> What this task involves:
Would you write out all of the entries below, exactly as they stand?

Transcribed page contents
---------------
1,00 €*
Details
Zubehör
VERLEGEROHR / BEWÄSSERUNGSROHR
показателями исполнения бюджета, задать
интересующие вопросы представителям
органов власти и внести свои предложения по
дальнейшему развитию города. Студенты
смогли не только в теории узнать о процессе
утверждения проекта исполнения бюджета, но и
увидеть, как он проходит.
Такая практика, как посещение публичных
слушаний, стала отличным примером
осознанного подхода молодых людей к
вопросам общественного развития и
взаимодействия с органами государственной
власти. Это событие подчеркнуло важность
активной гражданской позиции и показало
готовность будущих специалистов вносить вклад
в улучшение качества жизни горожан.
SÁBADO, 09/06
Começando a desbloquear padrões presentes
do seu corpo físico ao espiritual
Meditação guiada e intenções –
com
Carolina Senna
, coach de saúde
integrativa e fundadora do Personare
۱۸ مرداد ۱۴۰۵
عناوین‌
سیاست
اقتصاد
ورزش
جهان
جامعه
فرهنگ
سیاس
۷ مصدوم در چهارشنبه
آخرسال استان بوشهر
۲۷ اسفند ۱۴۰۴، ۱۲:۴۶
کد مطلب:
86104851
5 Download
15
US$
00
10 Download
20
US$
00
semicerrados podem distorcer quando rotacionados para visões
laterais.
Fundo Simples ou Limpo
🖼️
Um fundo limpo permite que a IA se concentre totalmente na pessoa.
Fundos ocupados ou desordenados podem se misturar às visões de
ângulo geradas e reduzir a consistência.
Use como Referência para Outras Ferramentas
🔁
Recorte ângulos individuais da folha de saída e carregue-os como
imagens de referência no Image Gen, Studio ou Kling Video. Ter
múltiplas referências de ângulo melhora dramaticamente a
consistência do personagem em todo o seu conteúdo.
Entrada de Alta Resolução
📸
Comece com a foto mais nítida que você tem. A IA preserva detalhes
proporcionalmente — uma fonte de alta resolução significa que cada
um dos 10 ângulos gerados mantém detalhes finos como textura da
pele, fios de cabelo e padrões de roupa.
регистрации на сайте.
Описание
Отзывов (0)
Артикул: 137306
---------------
> Written answer:
1,00 €*
Details
Zubehör
VERLEGEROHR / BEWÄSSERUNGSROHR
показателями исполнения бюджета, задать
интересующие вопросы представителям
органов власти и внести свои предложения по
дальнейшему развитию города. Студенты
смогли не только в теории узнать о процессе
утверждения проекта исполнения бюджета, но и
увидеть, как он проходит.
Такая практика, как посещение публичных
слушаний, стала отличным примером
осознанного подхода молодых людей к
вопросам общественного развития и
взаимодействия с органами государственной
власти. Это событие подчеркнуло важность
активной гражданской позиции и показало
готовность будущих специалистов вносить вклад
в улучшение качества жизни горожан.
SÁBADO, 09/06
Começando a desbloquear padrões presentes
do seu corpo físico ao espiritual
Meditação guiada e intenções –
com
Carolina Senna
, coach de saúde
integrativa e fundadora do Personare
۱۸ مرداد ۱۴۰۵
عناوین‌
سیاست
اقتصاد
ورزش
جهان
جامعه
فرهنگ
سیاس
۷ مصدوم در چهارشنبه
آخرسال استان بوشهر
۲۷ اسفند ۱۴۰۴، ۱۲:۴۶
کد مطلب:
86104851
5 Download
15
US$
00
10 Download
20
US$
00
semicerrados podem distorcer quando rotacionados para visões
laterais.
Fundo Simples ou Limpo
🖼️
Um fundo limpo permite que a IA se concentre totalmente na pessoa.
Fundos ocupados ou desordenados podem se misturar às visões de
ângulo geradas e reduzir a consistência.
Use como Referência para Outras Ferramentas
🔁
Recorte ângulos individuais da folha de saída e carregue-os como
imagens de referência no Image Gen, Studio ou Kling Video. Ter
múltiplas referências de ângulo melhora dramaticamente a
consistência do personagem em todo o seu conteúdo.
Entrada de Alta Resolução
📸
Comece com a foto mais nítida que você tem. A IA preserva detalhes
proporcionalmente — uma fonte de alta resolução significa que cada
um dos 10 ângulos gerados mantém detalhes finos como textura da
pele, fios de cabelo e padrões de roupa.
регистрации на сайте.
Описание
Отзывов (0)
Артикул: 137306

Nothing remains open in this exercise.